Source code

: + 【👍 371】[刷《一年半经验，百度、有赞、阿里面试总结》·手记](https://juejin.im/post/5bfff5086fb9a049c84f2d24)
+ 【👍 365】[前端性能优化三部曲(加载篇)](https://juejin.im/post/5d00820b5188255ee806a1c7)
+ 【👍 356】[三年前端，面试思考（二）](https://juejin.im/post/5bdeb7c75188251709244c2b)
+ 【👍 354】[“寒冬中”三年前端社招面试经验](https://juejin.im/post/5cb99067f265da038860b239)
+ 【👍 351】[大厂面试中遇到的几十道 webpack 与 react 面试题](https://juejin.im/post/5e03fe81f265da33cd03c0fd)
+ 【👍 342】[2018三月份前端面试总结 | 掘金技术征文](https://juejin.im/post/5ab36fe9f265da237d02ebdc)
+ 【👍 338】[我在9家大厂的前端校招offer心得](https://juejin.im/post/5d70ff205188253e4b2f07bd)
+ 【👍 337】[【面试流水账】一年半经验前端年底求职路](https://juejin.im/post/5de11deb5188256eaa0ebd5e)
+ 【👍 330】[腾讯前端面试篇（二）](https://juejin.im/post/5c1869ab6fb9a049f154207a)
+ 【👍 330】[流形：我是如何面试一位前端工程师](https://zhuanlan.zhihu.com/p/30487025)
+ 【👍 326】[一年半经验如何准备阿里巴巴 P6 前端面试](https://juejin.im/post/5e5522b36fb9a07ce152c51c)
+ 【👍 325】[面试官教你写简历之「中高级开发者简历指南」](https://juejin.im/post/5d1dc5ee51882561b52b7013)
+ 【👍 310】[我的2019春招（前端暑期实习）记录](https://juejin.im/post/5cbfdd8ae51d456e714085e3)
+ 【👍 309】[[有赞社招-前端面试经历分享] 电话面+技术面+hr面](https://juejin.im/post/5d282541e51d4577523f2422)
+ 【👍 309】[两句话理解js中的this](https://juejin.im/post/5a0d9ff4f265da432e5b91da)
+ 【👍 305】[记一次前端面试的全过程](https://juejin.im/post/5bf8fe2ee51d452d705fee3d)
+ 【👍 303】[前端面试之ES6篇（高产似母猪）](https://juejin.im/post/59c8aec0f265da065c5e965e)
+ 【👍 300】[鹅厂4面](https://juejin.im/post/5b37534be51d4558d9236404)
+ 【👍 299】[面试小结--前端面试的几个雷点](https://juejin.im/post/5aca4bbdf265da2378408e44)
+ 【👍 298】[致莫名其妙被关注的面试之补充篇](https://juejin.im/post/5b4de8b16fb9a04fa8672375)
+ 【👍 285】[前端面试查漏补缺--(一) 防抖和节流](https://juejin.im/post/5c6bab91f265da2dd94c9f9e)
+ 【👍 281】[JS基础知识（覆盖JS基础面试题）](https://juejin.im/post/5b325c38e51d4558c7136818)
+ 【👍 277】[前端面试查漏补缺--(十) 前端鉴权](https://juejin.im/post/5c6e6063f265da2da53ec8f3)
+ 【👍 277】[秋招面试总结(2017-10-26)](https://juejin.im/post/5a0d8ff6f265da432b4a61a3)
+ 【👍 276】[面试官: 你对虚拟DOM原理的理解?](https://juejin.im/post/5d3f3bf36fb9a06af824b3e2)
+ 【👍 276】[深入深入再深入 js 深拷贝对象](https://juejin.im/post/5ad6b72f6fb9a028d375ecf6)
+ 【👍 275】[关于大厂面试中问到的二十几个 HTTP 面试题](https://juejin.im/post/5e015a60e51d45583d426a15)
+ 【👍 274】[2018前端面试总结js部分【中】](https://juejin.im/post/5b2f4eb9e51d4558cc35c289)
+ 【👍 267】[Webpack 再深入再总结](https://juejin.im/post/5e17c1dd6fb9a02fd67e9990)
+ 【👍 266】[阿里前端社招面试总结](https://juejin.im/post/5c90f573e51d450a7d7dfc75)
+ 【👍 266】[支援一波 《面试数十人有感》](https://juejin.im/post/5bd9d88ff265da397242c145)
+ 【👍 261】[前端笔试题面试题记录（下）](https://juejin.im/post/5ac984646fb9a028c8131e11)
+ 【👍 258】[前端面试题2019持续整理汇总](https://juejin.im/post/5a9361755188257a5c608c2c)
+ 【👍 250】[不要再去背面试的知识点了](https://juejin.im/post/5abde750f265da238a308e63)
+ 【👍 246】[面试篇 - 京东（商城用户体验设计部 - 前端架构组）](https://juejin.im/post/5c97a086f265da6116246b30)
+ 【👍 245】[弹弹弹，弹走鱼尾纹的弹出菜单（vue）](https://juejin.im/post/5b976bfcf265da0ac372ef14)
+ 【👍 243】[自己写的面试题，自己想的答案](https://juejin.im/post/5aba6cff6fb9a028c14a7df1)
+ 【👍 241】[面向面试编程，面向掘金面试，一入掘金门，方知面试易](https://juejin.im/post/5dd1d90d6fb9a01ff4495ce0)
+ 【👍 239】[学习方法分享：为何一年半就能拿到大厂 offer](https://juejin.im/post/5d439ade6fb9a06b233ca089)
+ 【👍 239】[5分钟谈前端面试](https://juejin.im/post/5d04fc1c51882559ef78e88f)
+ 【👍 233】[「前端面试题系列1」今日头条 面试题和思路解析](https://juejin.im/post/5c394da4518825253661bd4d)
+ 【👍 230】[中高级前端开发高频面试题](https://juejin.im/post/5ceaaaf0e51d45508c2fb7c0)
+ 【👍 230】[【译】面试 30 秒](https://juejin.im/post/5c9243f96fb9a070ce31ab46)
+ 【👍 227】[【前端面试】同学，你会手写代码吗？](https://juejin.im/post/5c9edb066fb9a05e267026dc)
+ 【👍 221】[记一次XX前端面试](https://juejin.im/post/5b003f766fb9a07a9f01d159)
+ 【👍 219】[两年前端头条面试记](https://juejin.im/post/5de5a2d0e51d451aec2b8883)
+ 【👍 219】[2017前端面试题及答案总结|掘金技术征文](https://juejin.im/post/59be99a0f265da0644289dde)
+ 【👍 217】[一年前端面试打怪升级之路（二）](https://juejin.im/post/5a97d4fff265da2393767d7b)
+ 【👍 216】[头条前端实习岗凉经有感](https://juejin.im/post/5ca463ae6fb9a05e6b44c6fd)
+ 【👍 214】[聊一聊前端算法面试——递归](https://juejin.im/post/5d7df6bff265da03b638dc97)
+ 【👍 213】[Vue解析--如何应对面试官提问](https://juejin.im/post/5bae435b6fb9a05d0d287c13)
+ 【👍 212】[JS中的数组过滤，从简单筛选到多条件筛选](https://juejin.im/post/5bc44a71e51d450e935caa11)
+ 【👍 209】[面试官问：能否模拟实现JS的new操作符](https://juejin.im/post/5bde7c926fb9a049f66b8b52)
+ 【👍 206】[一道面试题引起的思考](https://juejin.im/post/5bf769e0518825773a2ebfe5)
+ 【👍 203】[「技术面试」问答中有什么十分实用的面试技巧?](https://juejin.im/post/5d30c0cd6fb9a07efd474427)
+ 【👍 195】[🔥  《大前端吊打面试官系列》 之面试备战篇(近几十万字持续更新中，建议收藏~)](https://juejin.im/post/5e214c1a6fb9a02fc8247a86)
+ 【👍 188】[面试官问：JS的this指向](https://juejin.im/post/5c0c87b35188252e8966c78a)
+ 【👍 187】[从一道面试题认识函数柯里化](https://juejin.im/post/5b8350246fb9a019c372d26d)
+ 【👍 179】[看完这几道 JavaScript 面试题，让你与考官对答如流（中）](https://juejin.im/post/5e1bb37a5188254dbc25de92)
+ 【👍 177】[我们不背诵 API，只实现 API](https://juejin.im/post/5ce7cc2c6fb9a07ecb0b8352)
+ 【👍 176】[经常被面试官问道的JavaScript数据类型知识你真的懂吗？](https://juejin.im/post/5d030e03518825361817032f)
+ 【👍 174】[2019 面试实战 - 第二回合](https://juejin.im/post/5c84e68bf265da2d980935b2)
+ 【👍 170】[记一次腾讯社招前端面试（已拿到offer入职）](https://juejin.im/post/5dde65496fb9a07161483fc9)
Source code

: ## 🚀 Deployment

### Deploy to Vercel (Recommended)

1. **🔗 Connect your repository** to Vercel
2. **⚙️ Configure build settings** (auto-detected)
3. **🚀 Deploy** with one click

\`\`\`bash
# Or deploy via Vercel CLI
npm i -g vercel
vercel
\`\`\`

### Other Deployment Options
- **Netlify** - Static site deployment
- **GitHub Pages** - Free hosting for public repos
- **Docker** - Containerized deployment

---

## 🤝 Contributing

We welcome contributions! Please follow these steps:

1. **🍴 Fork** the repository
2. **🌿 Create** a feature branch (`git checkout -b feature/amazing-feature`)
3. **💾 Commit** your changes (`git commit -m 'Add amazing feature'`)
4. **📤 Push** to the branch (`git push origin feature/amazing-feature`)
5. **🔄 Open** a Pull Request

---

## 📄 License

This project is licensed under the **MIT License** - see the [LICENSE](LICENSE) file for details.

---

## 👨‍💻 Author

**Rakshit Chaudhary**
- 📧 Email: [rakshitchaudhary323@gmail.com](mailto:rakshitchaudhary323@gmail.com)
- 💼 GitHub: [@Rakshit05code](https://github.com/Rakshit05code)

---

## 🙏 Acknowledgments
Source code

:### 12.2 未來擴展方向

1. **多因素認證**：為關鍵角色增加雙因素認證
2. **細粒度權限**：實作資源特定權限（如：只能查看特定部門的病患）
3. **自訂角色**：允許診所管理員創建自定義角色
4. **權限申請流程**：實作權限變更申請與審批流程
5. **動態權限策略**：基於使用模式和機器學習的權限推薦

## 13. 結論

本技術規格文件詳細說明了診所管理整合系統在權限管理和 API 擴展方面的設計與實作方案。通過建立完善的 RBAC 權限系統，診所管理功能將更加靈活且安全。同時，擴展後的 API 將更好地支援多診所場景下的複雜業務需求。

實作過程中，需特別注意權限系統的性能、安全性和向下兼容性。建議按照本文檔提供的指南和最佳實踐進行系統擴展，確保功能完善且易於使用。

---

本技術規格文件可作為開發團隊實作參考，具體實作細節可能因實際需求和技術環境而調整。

◇ ◇ ◇

**What is being asked:** Search the data for "4. **權限申請流程**：實作權限變更申請與審批流程". Beginning with that line, set down every line through the last exactly.

**Output of the exercise:**
4. **權限申請流程**：實作權限變更申請與審批流程
5. **動態權限策略**：基於使用模式和機器學習的權限推薦

## 13. 結論

本技術規格文件詳細說明了診所管理整合系統在權限管理和 API 擴展方面的設計與實作方案。通過建立完善的 RBAC 權限系統，診所管理功能將更加靈活且安全。同時，擴展後的 API 將更好地支援多診所場景下的複雜業務需求。

實作過程中，需特別注意權限系統的性能、安全性和向下兼容性。建議按照本文檔提供的指南和最佳實踐進行系統擴展，確保功能完善且易於使用。

---

本技術規格文件可作為開發團隊實作參考，具體實作細節可能因實際需求和技術環境而調整。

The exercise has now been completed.